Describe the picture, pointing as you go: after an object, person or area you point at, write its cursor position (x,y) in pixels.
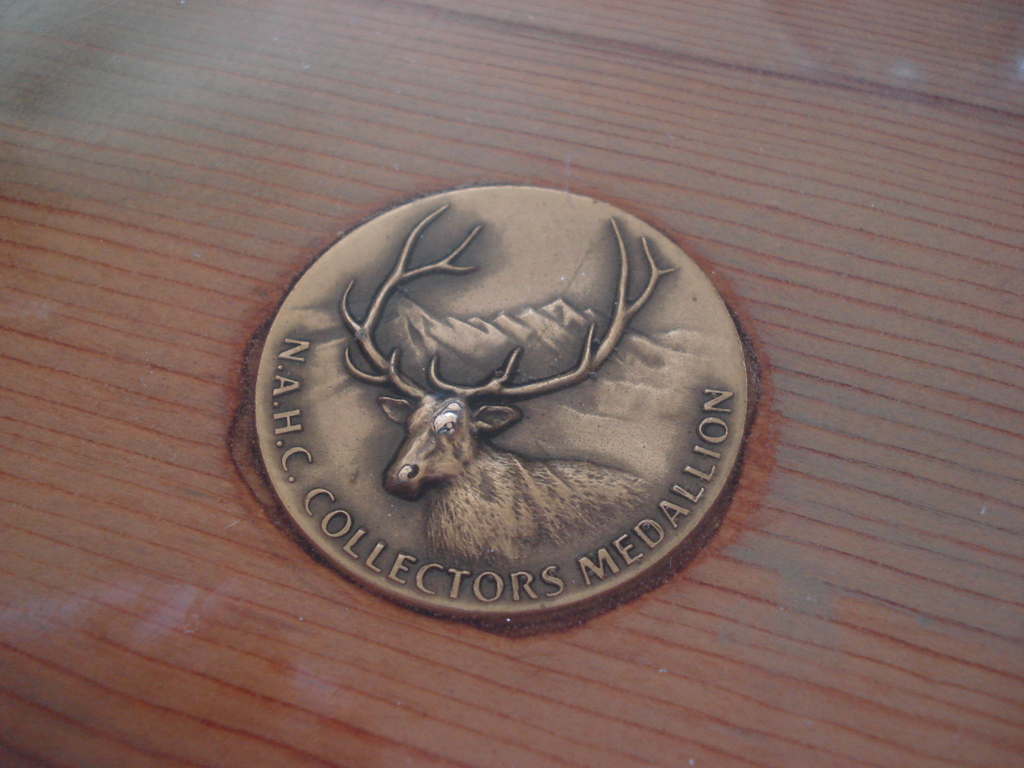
In the center of the picture (356,256) there is a badge (647,519), on the badge (566,289) there are mountains (466,336), elk (415,409) and text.
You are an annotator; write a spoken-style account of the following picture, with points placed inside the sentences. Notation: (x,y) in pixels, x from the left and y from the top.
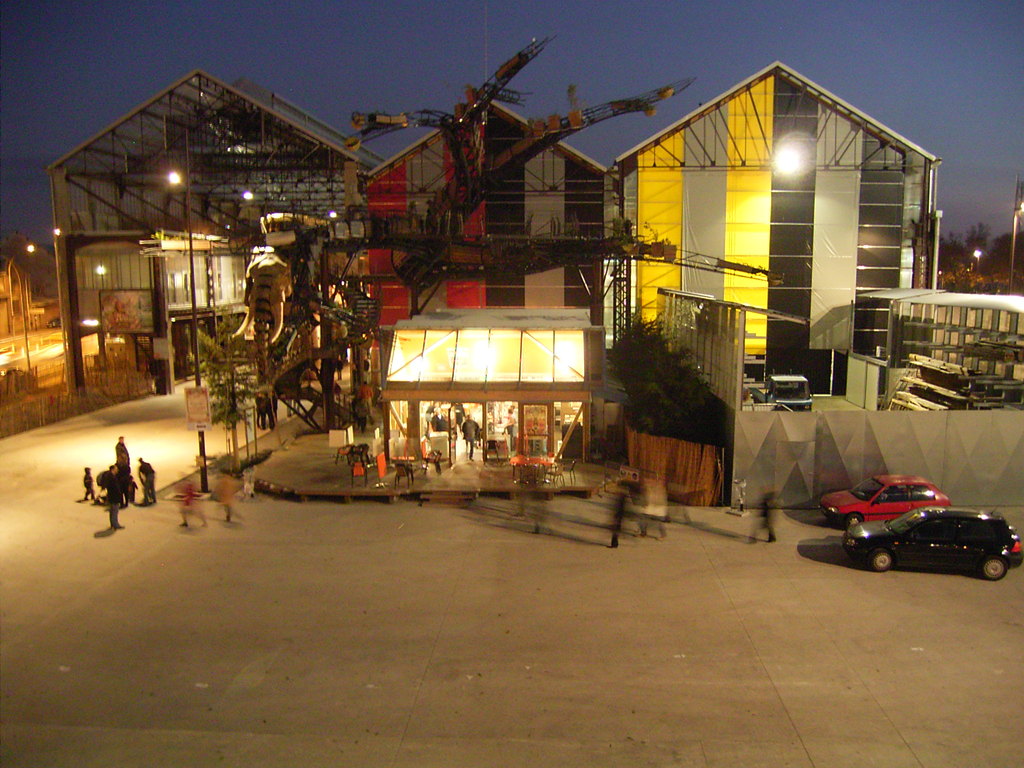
At the bottom of the image (505,514) there is a road (466,508) with few people (765,529) and cars (886,518). In the background (346,188) there are buildings (821,189) with rods (238,157) and lights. In front of them there is a structure (412,235). And also there is a store (448,410) with glass doors (453,411) and also there are tables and chairs (410,466). At the top of the image (15,214) there is a sky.
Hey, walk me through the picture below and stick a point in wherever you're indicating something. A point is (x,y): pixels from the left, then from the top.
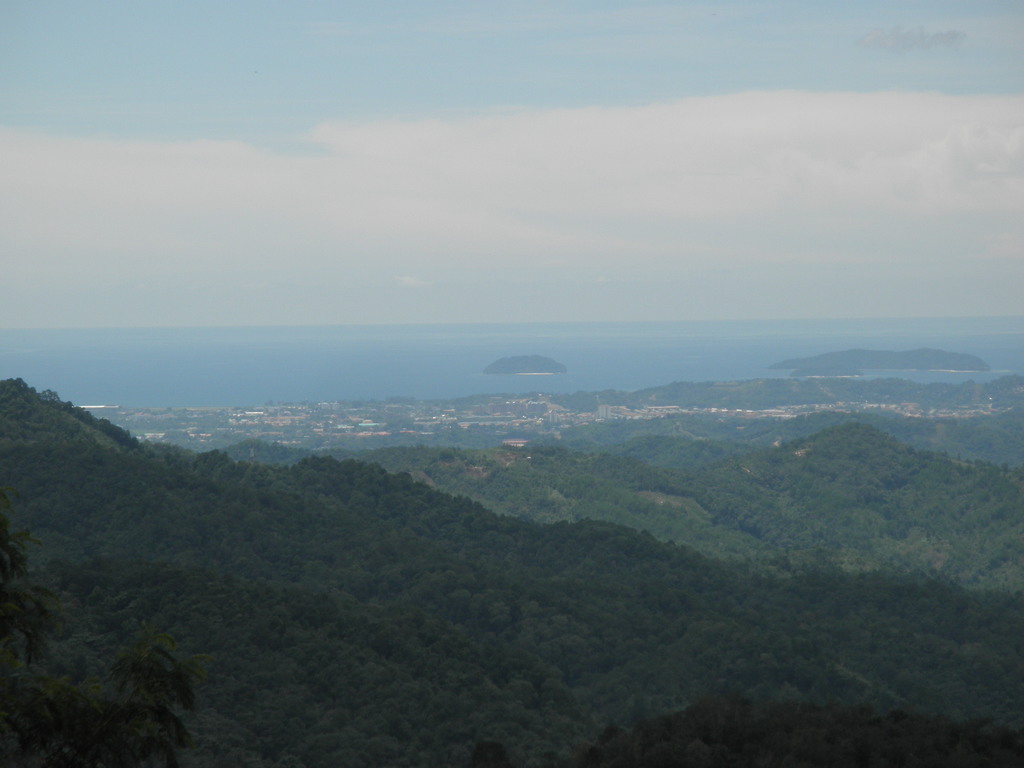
In this image we can see hills (638,514) with trees (646,517). In the background (340,381) there is water (464,334). Also there is sky (664,105) with clouds (677,134).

__________________________________________________

### Try it
Give back the material above exactly, without pictures.

### Exercise solution
Describe the picture, pointing as you go: after an object, person or area you point at, write its cursor position (x,y) in pixels.
In the center of the picture (356,256) there is a badge (647,519), on the badge (566,289) there are mountains (466,336), elk (415,409) and text.
You are an annotator; write a spoken-style account of the following picture, with points placed inside the sentences. Notation: (x,y) in pixels, x from the left and y from the top.
At the bottom of the image (505,514) there is a road (466,508) with few people (765,529) and cars (886,518). In the background (346,188) there are buildings (821,189) with rods (238,157) and lights. In front of them there is a structure (412,235). And also there is a store (448,410) with glass doors (453,411) and also there are tables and chairs (410,466). At the top of the image (15,214) there is a sky.
Hey, walk me through the picture below and stick a point in wherever you're indicating something. A point is (x,y): pixels from the left, then from the top.
In this image we can see hills (638,514) with trees (646,517). In the background (340,381) there is water (464,334). Also there is sky (664,105) with clouds (677,134).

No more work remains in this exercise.